Осада церкви Святого Спаса - стр. 30
– Вот-вот начнется ураган, – объяснил он.
– Опять ты за свои шутки, на небе ни облачка! – поднялся из-за стола учитель, собираясь вплотную заняться ушами мальчика.
– Это вопрос не обычного видения неба, а оценки размаха, длины траектории и правильного расчета сплетения четырех главных времен… – продолжал Богдан, а весь класс просто валялся от смеха.
– Хватит! Я и слушать не хочу твои глупости! – презрительно воскликнул учитель, подошел к открытому окну и победоносно распахнул его. – Где же твоя буря?! Ну, пусть наш умник объяснит всем нам, где эта буря?
И вдруг солнце перестало сиять, оно тлело, словно кто-то залил его ночной водой. Из погасшего пня поползли струйки дыма. Дым застлал большую часть неба. Заморосили первые капли пепельного цвета, как будто откуда-то закапал щелок. Серое облако, состоявшее из смешанной с туманом пыли, выкриков, листьев, ржания коней, мелких камешков, беззвучных ударов в немой барабан, разного сора, липких от смолистой тени веточек и еще всякой всячины, обрушилось через открытое окно прямо на остолбеневшего учителя.
Молодой монах, которого отец Григорий послал прибраться в Савиной келье, оглянулся вокруг. В помещении никого не было. Келейник быстро наклонился, подобрал подметенное и выбросил в открытое окно, которое показывало будущее. Пыль, сор, листья, веточки, какое-то «ничто», все, что принес с собой поход многочисленного болгарского и куманского войска, обрушилось на семь веков спустя, на чью-то уверенность, что знания конечны, а времена разделены четкими границами.

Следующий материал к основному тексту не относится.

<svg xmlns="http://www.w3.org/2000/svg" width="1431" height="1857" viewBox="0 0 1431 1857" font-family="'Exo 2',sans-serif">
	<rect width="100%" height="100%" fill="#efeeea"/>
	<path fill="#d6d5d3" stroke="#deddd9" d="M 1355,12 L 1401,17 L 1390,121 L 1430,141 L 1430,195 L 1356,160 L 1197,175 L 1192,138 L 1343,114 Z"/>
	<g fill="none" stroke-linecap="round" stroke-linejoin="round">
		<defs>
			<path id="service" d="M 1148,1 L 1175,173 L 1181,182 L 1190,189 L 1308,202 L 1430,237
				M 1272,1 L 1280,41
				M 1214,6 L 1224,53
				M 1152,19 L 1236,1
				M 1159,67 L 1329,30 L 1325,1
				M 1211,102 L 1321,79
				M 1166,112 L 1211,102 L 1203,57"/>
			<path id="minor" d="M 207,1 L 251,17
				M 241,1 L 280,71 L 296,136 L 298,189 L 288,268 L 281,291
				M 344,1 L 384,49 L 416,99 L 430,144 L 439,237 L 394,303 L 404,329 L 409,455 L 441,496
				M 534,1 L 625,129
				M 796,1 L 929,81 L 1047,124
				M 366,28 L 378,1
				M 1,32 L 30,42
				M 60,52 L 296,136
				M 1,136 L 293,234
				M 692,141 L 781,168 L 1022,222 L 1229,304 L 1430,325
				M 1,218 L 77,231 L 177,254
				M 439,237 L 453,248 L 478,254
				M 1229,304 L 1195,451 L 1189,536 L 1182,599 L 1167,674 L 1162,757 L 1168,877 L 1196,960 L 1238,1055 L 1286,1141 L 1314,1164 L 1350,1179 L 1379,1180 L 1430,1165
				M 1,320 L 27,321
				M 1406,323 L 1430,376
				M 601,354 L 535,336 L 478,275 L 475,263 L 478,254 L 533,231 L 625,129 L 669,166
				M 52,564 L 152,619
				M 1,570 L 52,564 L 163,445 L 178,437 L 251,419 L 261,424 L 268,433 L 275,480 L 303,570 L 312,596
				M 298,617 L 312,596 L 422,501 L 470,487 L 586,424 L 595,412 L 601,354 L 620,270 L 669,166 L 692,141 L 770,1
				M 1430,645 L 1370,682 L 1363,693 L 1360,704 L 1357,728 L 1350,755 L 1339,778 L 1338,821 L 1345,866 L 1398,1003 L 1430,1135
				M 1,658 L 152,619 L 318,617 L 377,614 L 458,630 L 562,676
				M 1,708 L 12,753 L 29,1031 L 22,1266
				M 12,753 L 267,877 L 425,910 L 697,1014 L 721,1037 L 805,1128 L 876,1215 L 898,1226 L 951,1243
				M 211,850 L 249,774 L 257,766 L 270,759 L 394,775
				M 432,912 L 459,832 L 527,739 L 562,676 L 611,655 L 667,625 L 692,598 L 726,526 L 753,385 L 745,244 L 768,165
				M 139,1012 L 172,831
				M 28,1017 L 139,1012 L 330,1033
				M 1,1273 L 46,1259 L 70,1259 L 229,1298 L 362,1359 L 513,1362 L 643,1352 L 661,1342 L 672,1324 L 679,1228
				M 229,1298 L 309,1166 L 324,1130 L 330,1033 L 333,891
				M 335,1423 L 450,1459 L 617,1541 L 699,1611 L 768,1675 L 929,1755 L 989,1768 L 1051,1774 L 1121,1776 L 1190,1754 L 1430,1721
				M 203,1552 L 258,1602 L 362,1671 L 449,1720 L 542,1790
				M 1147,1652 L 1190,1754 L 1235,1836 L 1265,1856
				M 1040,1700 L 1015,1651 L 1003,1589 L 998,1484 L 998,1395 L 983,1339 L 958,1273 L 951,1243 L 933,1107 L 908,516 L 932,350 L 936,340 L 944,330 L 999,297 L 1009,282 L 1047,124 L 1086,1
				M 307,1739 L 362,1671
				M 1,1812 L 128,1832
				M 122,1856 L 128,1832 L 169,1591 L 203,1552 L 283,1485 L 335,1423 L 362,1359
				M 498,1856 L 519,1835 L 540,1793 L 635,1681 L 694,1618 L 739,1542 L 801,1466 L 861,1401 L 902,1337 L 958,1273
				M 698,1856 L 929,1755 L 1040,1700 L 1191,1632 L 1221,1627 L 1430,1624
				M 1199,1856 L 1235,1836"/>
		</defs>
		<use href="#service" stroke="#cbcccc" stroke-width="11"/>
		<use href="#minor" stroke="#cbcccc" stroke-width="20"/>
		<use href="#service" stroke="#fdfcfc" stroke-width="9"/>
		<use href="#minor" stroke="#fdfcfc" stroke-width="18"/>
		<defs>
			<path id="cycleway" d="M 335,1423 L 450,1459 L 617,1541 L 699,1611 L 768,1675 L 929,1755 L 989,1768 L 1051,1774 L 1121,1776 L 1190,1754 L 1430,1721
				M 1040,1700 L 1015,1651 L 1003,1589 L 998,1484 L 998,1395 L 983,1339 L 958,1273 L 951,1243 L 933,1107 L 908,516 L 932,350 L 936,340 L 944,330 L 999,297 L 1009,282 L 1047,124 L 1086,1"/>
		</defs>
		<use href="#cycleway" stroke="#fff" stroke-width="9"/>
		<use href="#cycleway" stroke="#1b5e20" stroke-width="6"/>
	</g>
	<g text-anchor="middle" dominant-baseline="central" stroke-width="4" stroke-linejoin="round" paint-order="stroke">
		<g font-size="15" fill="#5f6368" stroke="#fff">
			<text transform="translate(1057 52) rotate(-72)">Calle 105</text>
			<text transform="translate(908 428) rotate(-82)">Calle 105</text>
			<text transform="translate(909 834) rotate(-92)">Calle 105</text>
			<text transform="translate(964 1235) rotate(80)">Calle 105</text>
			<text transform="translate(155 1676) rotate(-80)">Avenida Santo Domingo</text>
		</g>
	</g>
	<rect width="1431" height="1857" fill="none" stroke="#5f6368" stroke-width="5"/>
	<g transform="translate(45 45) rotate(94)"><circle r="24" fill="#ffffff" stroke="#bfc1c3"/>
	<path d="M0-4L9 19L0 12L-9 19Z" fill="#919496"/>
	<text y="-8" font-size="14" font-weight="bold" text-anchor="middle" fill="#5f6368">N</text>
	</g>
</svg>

Молодой монах, довольный тем, что закончил работу, отряхнул друг о друга ладони и отправился из верхней части притвора вниз.
Пятый день
В то утро пришел черед окна, которое смотрит на нынешнее изблизи. Игумен Григорий распахнул настежь окно красного мрамора, то, на котором когда-то давно отдыхала ласточка вселенского патриарха. Свежий свет заполнил Савину катехумению, залил каменный пол, обвился вокруг колонн, растопил тени, смыл мельчайшие частички мрака. Дивно воссияли изображенные на стенах умиротворенные лица. Посреди кельи, подобно цветку, раскрылось и зашелестело страницами святое Четвероевангелие. Теплое утро превращалось в день. Отец Григорий перекрестился:
– Создатель, благодарю Тебя, что Ты не изменил место рождения утренней зари!
Затем ободренный преподобный направился к зданию трапезной, где еще на рассвете собрались братья, чтобы договориться, что надлежит делать после явленной ужасающей картины из Браничева. Дверь была открыта для каждого, кто приходил по делу, связанному с обороной от неприятеля.